India’s seam balance remains delicate. Mohammed Siraj, the only quick to play every Test, will lead the line again. Workload is becoming a talking point: Siraj’s overs tally is the fourth-highest by any bowler this series, and the support cast have offered mixed returns. Prasidh Krishna has not been seen since Edgbaston, while Shardul Thakur and Anshul Kamboj both bowled unthreatening new-ball spells at Old Trafford and were barely used thereafter.

The Oval pitch looked typically brown and true two days out, though a morning weather front is forecast, so control rather than outright speed could be the decisive skill. Akash brings a straighter seam and, crucially, fuller lengths than the others. He also bats a bit, easing the lower-order burden that Siraj and Thakur have shouldered all month.

Gambhir, who coached Akash at franchise level before taking the India job, spoke quietly but firmly about roles: “Everyone knows the template – one bowler attacks, another contains – but on good surfaces you need three who can do a bit of both.” The sub-text is obvious: repeat the Headingley template, where the quicks hunted in pairs, and India can square the series 2-2.

England are monitoring their own issues – James Anderson bowled at half-pace on Tuesday, and Ben Stokes still feels his stiff left knee every morning – yet India’s decision to rest their spearhead has dominated the early chatter. It is hardly unprecedented, though. Bumrah, 31 next week, has already sat out a dozen Tests for workload reasons and carries a well-documented stress-fracture history.

The numbers remain healthy: 14 wickets this series, joint-second with Siraj, at an average just north of 27. His absence leaves a hole, but not a void. “You can’t replace Bumrah, you can only spread the job around,” batting coach Vikram Rathour said, half-joking, when pressed about contingency plans.
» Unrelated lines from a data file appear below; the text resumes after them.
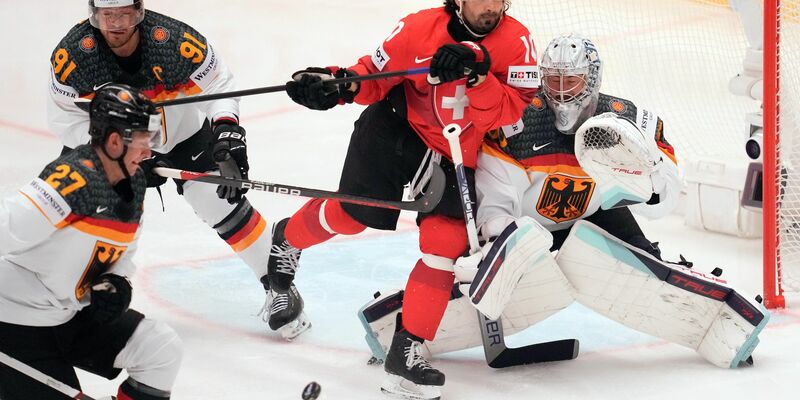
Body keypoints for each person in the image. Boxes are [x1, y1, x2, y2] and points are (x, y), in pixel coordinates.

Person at [359, 33, 768, 372]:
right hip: (524, 231)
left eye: (569, 81)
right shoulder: (518, 122)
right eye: (551, 80)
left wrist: (640, 176)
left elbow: (661, 201)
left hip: (596, 215)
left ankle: (719, 322)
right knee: (515, 244)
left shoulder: (631, 120)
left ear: (590, 80)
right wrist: (500, 242)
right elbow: (495, 204)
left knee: (646, 271)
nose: (558, 91)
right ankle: (406, 328)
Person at [279, 0, 538, 397]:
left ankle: (406, 354)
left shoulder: (517, 42)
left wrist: (478, 75)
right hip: (393, 129)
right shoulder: (418, 28)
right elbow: (373, 76)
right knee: (352, 216)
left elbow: (506, 113)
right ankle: (287, 240)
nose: (490, 6)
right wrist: (333, 84)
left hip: (453, 149)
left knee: (444, 243)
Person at [46, 0, 308, 339]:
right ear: (93, 14)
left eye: (124, 13)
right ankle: (72, 295)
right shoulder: (74, 56)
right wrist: (123, 153)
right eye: (107, 15)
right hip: (109, 146)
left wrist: (227, 131)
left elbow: (219, 84)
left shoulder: (173, 42)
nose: (115, 24)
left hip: (180, 136)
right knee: (87, 207)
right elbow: (64, 117)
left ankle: (277, 284)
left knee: (216, 199)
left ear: (139, 11)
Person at [0, 84, 182, 400]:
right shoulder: (71, 182)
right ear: (114, 142)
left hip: (69, 316)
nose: (149, 152)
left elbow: (124, 250)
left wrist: (116, 282)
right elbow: (7, 225)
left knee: (159, 348)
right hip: (14, 322)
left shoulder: (133, 183)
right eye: (143, 142)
That probably means an even greater emphasis on Ravindra Jadeja’s accuracy and Kuldeep Yadav’s variation, plus the hope that Akash relives his Edgbaston rhythm.

For Bumrah, the immediate plan is rest, light gym work and a short bowling run-up block before the limited-overs series in September. Nobody inside the camp expects the back flare-up to linger, yet the caution is deliberate. A Champions Trophy and two away tours sit inside the next eight months; India would rather have a fully fit talisman for those, even if it means risking a series defeat now.
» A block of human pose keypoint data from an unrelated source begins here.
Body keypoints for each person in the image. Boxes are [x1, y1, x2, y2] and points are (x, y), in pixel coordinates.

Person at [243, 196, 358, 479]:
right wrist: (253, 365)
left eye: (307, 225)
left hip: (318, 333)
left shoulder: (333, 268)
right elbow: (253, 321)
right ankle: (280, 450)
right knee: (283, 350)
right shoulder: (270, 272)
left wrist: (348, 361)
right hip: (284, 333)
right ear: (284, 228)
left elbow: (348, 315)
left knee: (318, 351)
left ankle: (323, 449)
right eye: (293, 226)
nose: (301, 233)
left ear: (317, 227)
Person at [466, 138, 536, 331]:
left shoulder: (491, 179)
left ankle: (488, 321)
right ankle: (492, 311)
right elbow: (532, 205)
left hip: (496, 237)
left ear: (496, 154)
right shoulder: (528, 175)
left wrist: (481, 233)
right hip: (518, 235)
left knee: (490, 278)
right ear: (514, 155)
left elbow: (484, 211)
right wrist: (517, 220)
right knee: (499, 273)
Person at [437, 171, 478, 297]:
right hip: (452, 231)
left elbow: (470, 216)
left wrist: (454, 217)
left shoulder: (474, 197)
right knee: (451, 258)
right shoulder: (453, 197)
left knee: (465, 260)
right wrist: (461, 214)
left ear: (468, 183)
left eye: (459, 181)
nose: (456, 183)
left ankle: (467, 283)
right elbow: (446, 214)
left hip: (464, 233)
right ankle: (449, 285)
Balanced against that is the prospect of levelling a hard-fought contest. Bumrah’s tactical nous, particularly with the old ball, will be missed on a surface that typically rewards reverse swing after tea. Siraj and Akash may need to sharpen their tricks quickly. England’s batting has flickered rather than blazed, but Joe Root and Ollie Pope both like the Oval pace, while Harry Brook lives for a quick, true deck.

In the end the call to rest Bumrah feels pragmatic rather than negative, protecting a long-term asset without surrendering the short-term fight. India, after all, won at Edgbaston without him. Another disciplined bowling effort, backed by more than one big score, would do the trick again. The stage is set; the spearhead watches from the balcony.